Soltó el raspador, su rostro enrojeció.

—¿Cuál es el problema?

—La poesía.

—Me parece que vamos mal, Ricardo.

—Tengo que decirte una cosa... Trabajo siempre eligiendo un poema. Eso me ayuda a concentrarme. Un poema que encaja con el rostro del contrato.

—Es una pequeña gilipollez, pero cada cual tiene sus manías.

—Llego, digo el poema, disparo. Fin.

—¿Y?

—Normalmente, les entra pánico, no me eternizo, no les da tiempo a hacerme preguntas. Esta vez, ha sido distinto. Ni durante un segundo ha pensado en su propia muerte. Ni pizca de miedo. Totalmente inmersa en el poema.

—¿De quién?

—Machado.

—Es un gran poeta.

—Hubiera podido disparar en ese momento pero se ha levantado tan tranquila, ha ido a la librería, ha cogido un libro de Clara Janés y se ha puesto a leer ella. Eso es lo que me ha hecho renunciar.

—Bueno, escucha, llevamos mucho tiempo trabajando juntos. Te lo he enseñado todo. La has cagado de verdad. A mí también me pasó una vez y, como ves, no estoy muerto. De modo que vamos a arreglar la pifia. Iré yo esta noche. Acabaré el trabajo y me llevaré la pasta, peor para ti.

—Se ha marchado.

—¿La has avisado?

—Sí.

—Entonces, te has cargado mi reputación. Tendremos problemas gordos con el tío.

—¿Es un pez gordo?

—Por suerte no, si no, tendrías los días contados. Un industrial celoso. Está bien. Te cubriré. Arreglaré el asunto pero ha de ser la última vez. Si se repite, habrá que pagar, y pagar en nuestro curro significa morir. No puedes cometer ya ningún error. ¡Nunca más!

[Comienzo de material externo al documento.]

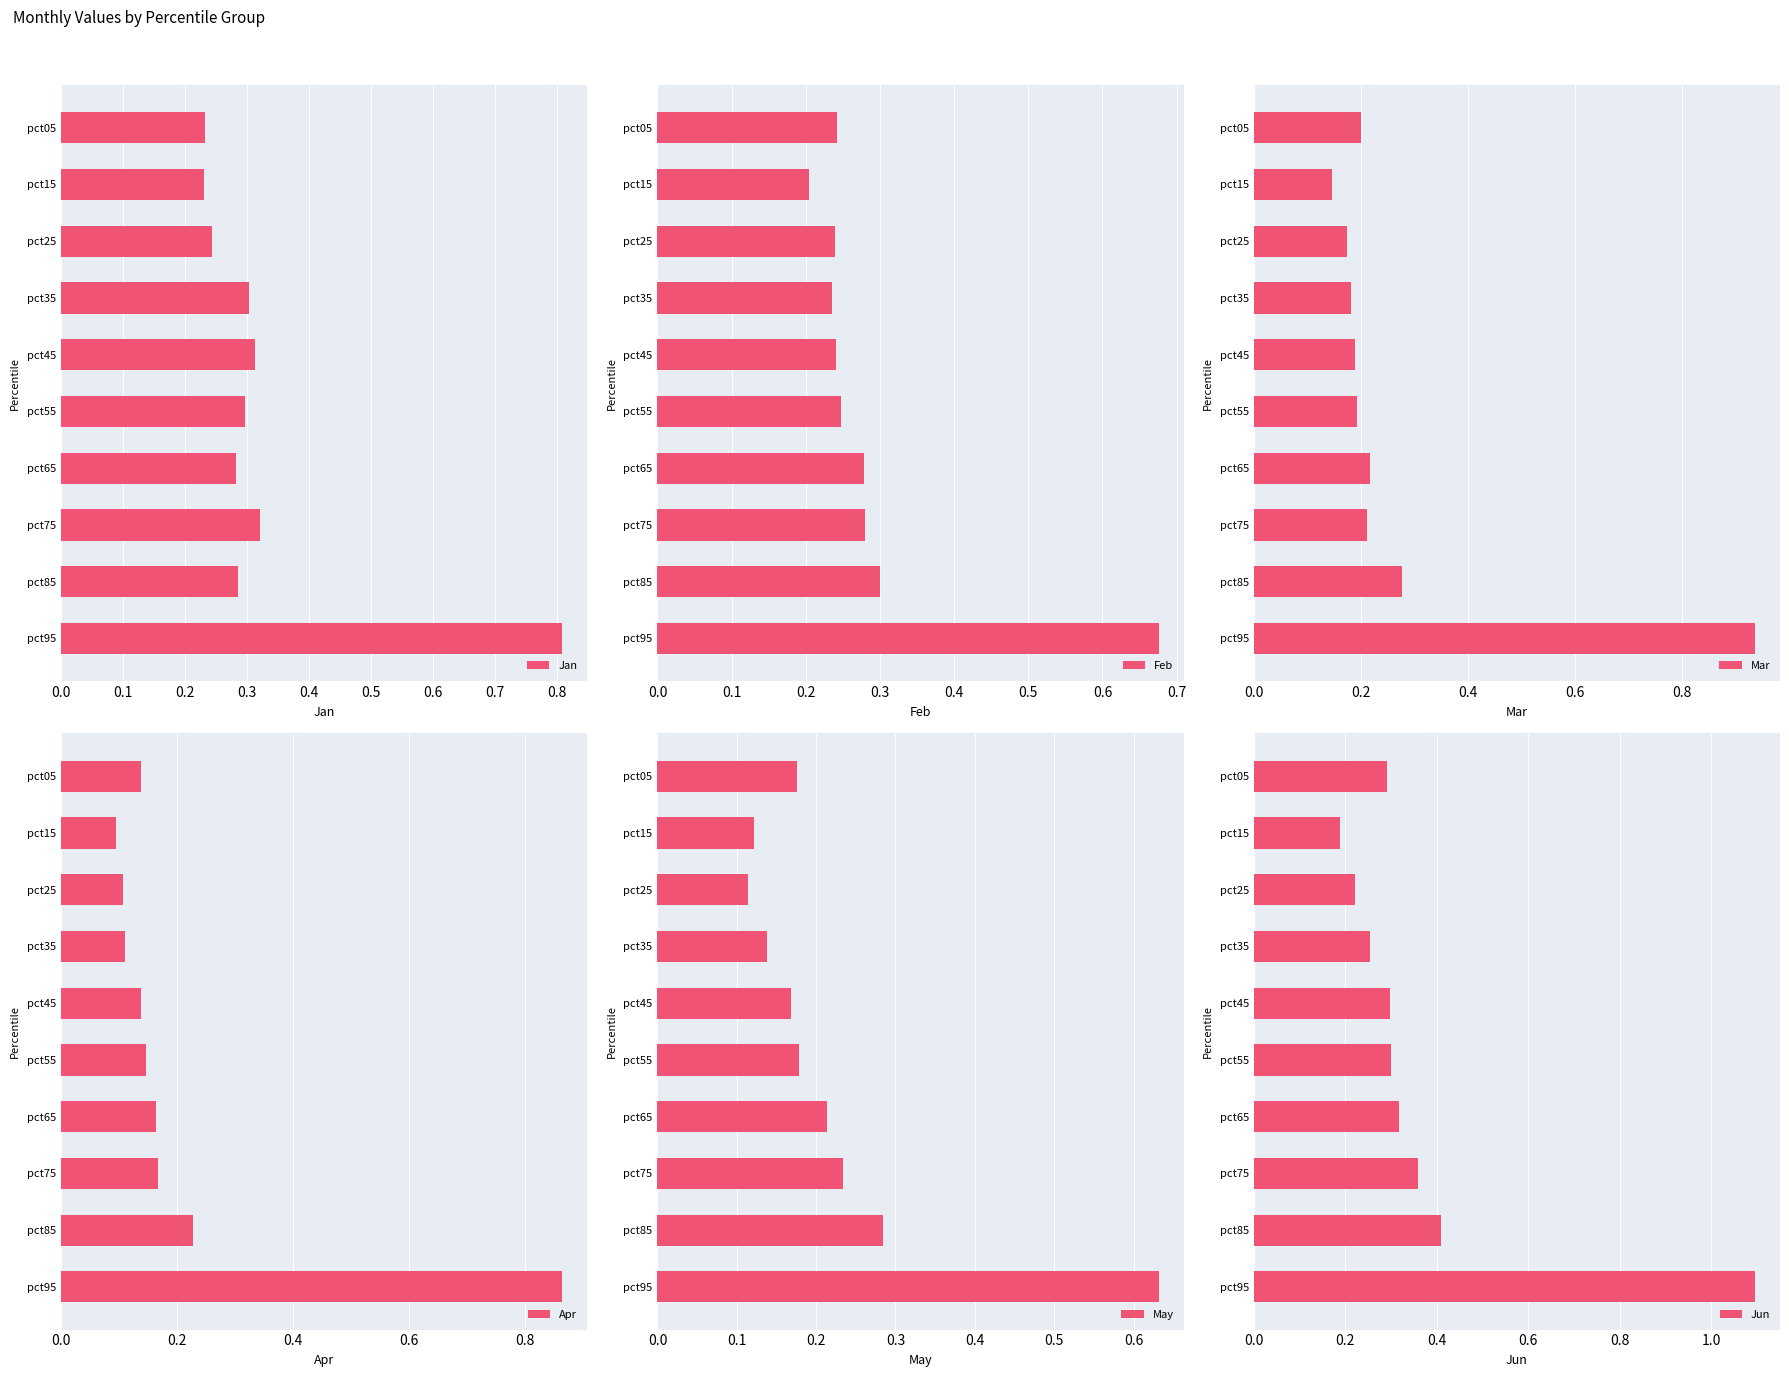

What is the value of the Mar bar at the 7th from the left?

0.2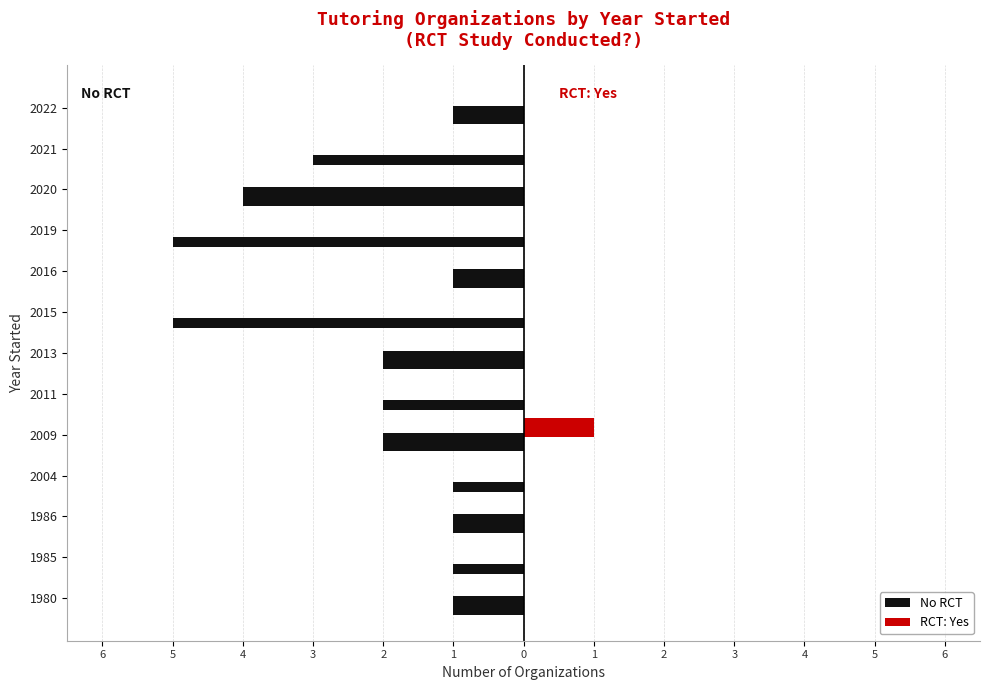

Rank the series by their average value, from highest to lowest.

No RCT, RCT: Yes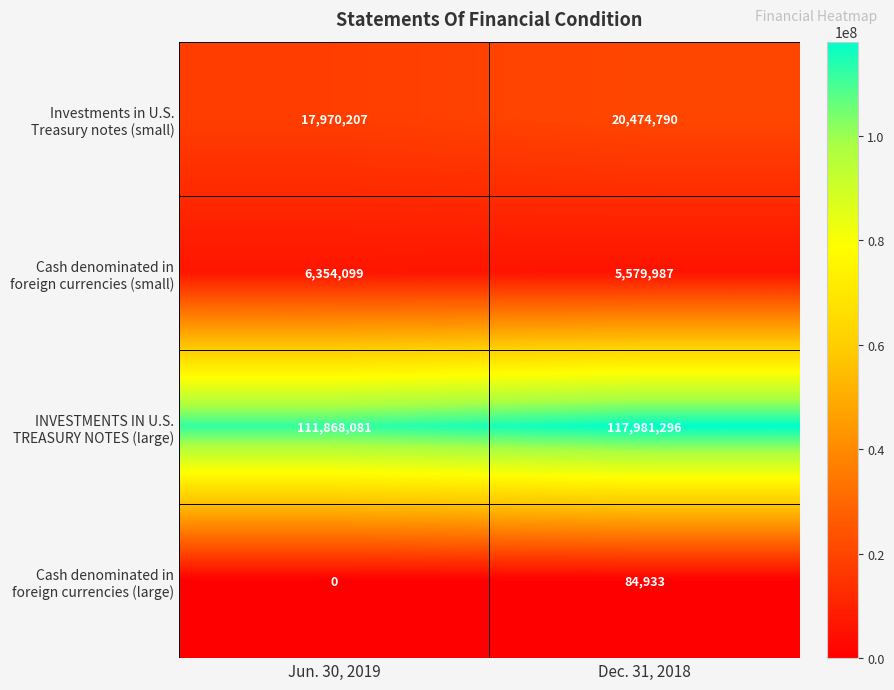

Which category has the highest value across all series?

Dec. 31, 2018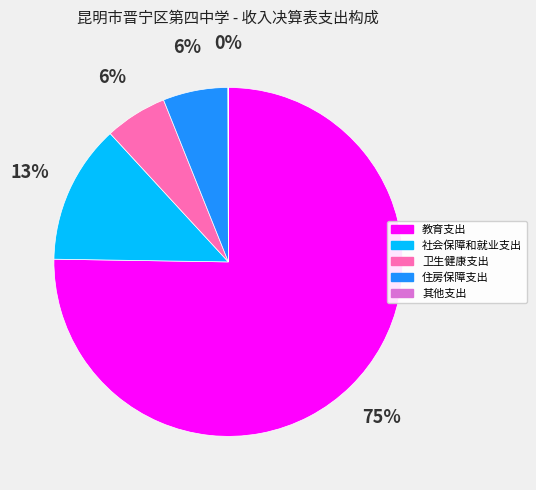

Is the sum of 社会保障和就业支出 and 卫生健康支出 greater than half?

No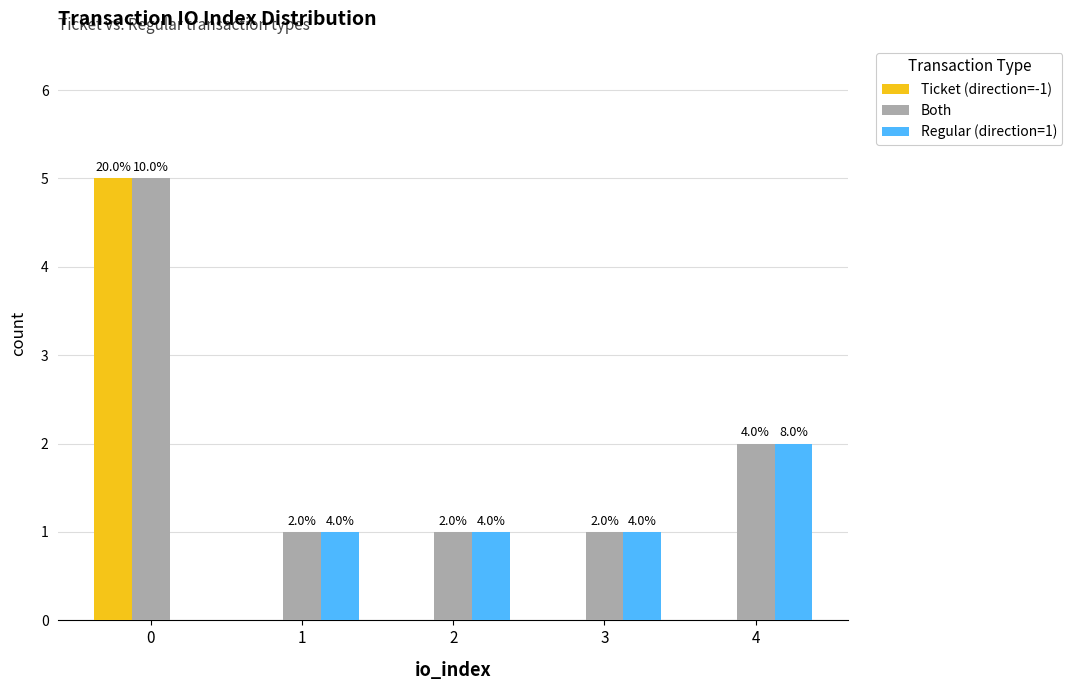

Does the chart contain stacked bars?

No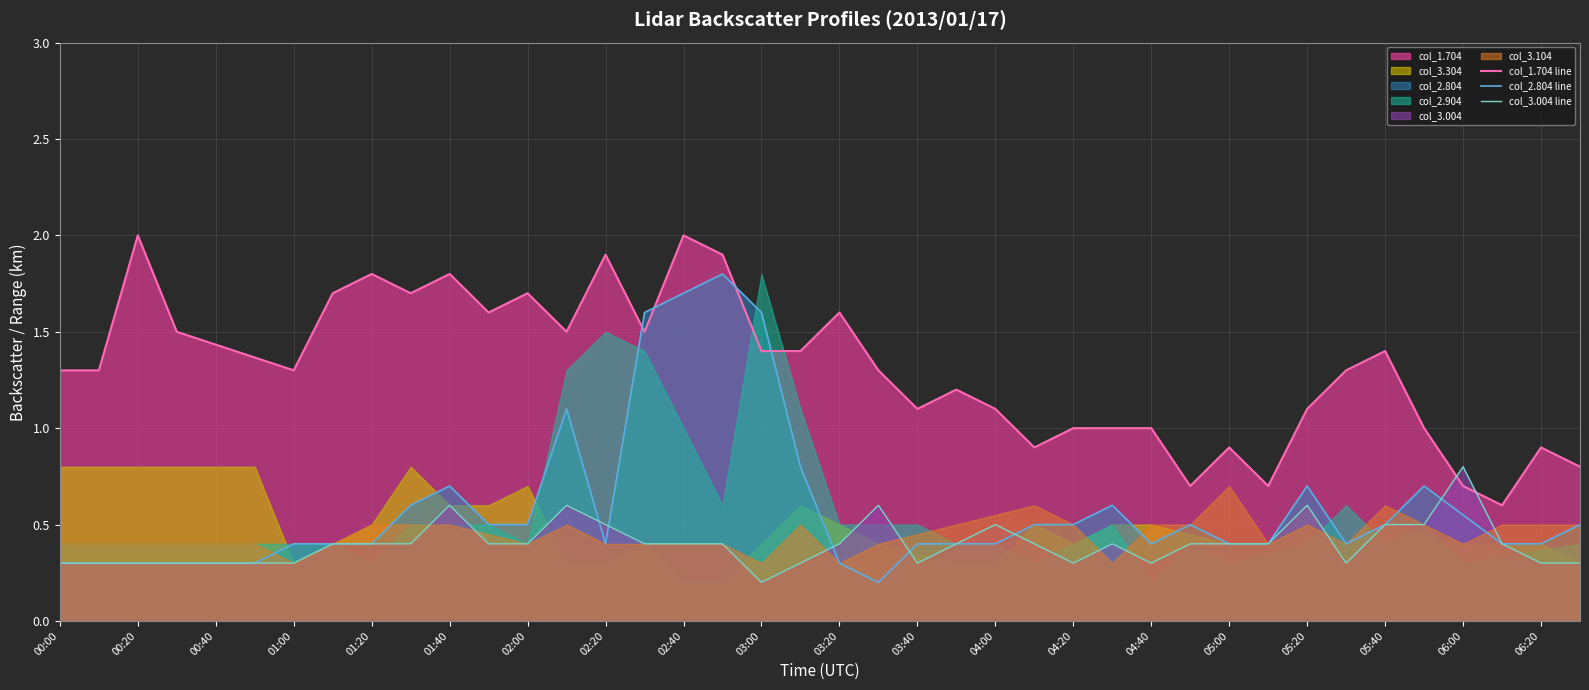

Is it true that col_3.004 line equals 0.3 at 00:20?

True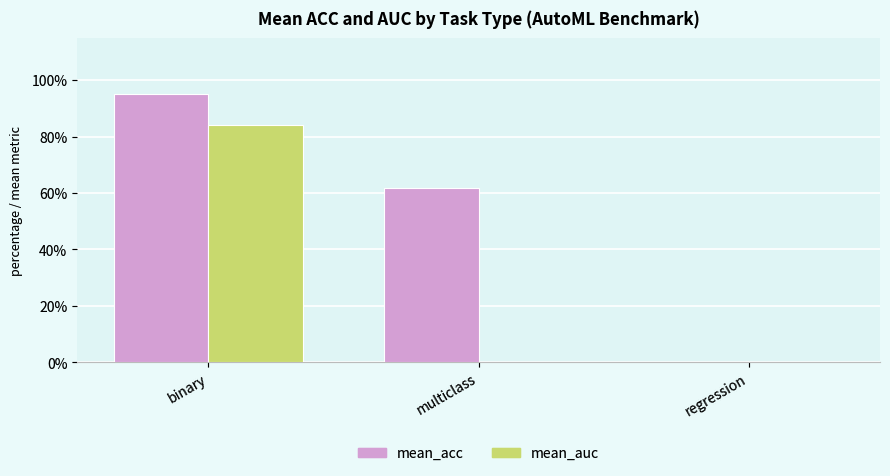

What is the label of the 1st bar from the left?

binary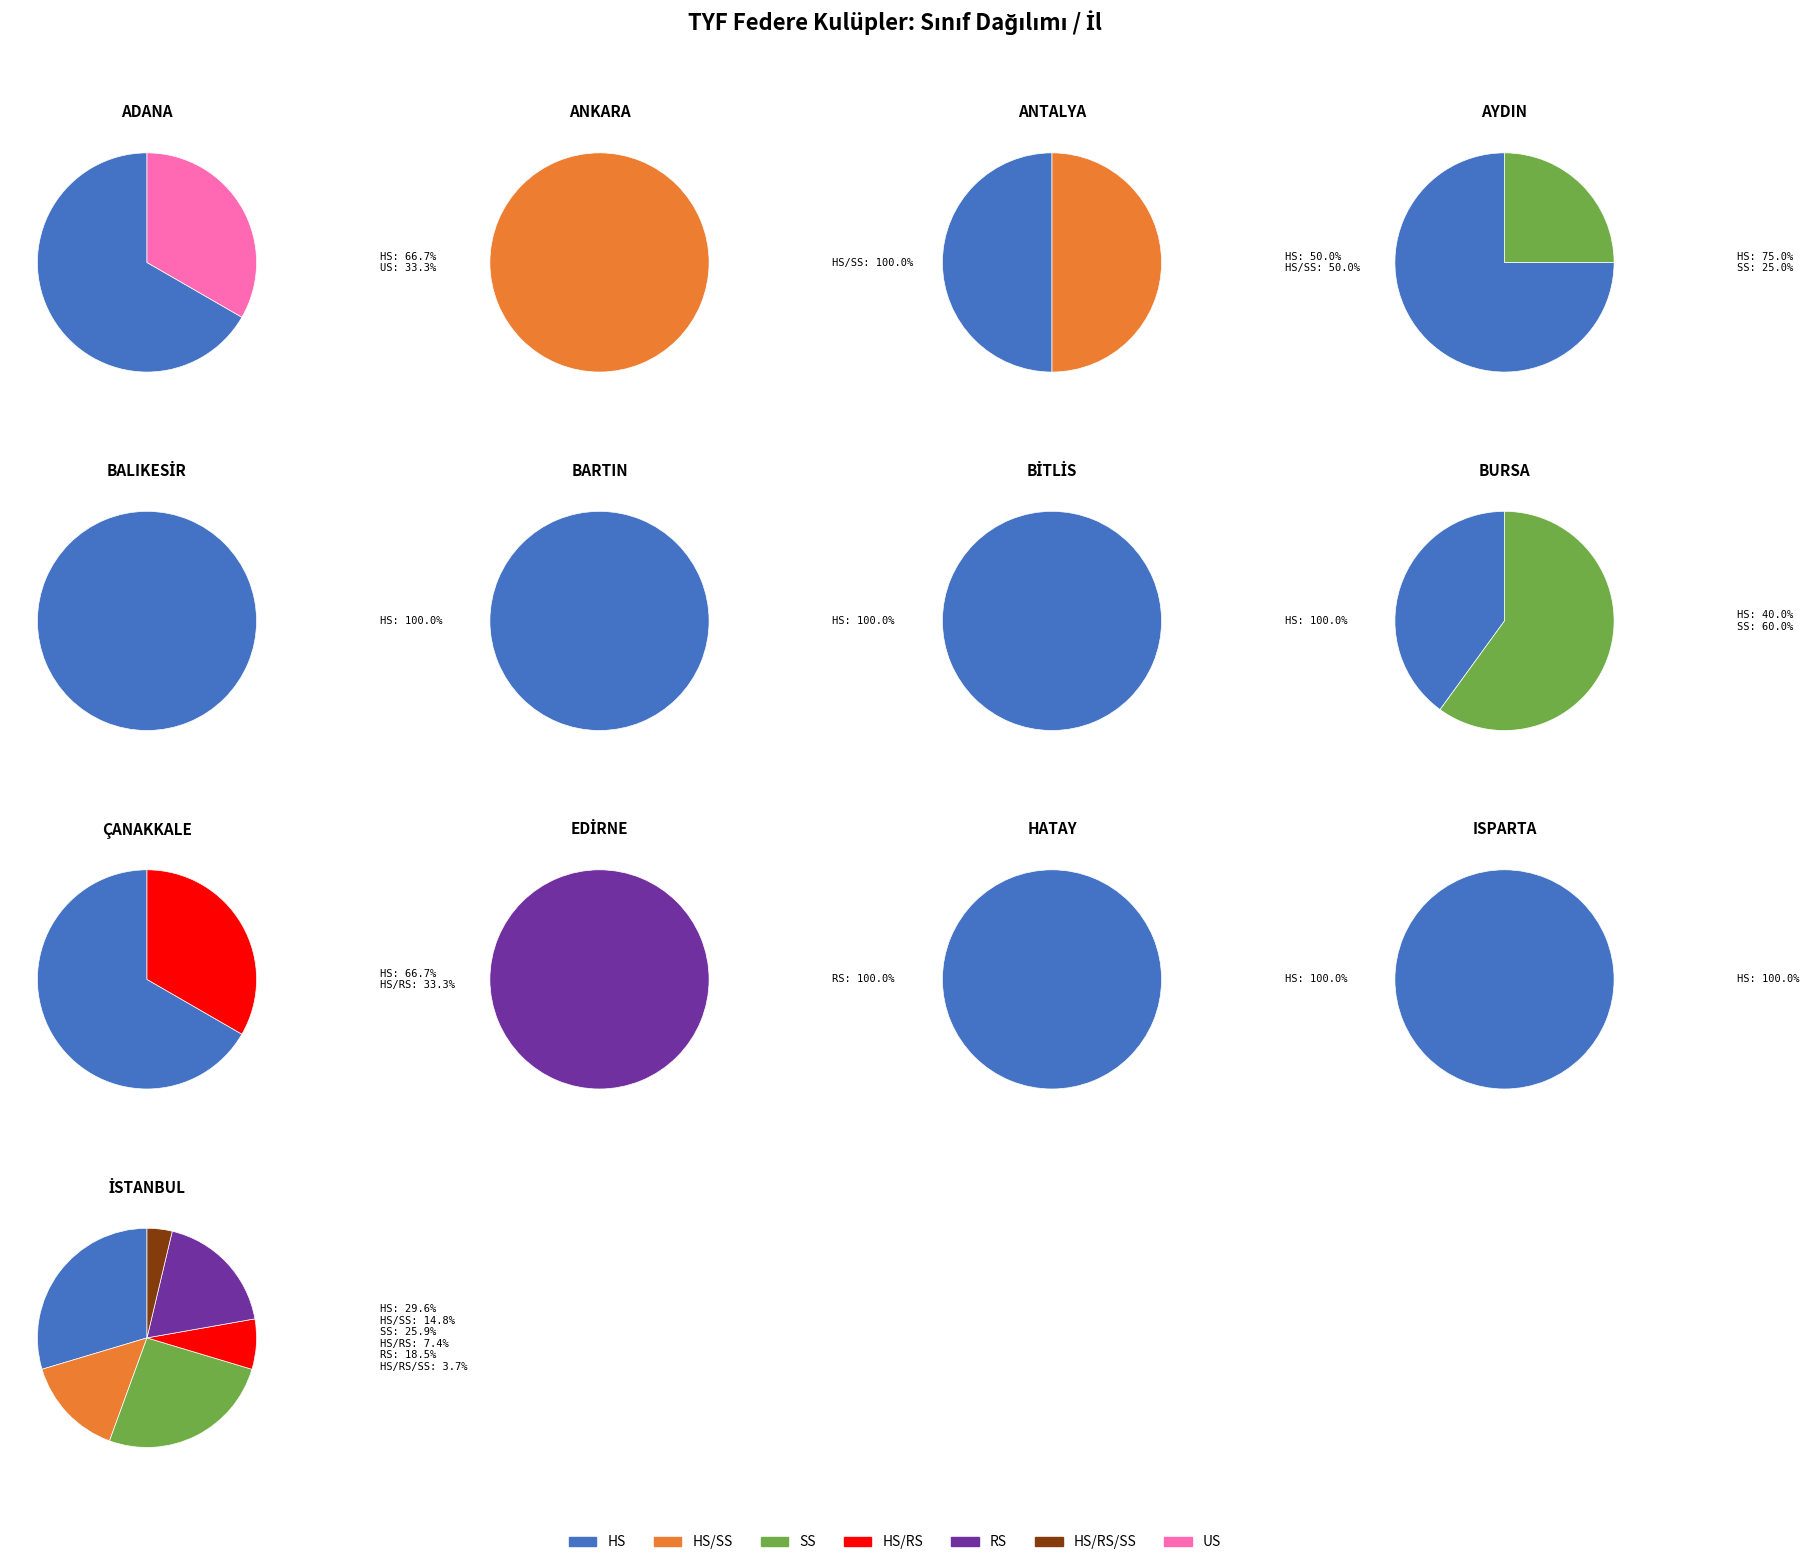

Combined, do HS/RS and HS account for over 50%?

Yes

—Ten, te he traído el dinero.

—Has de añadirle mi comisión.

—Conforme.

—¿Te quedas a cenar?

—Si me cuentas la vez en que te rajaste.

—Era un crío. Un asunto de herencia. No pude.

—Ya.

—¿Lo olvidamos todo durante dos horas y nos relajamos?

—¿Qué piensas hacer?

—Con un cliente serio, hubiera vuelto a casa de ella y habría cumplido el contrato. En este caso, le diré que la chica se había largado antes de llegar yo y le devolveré la pasta.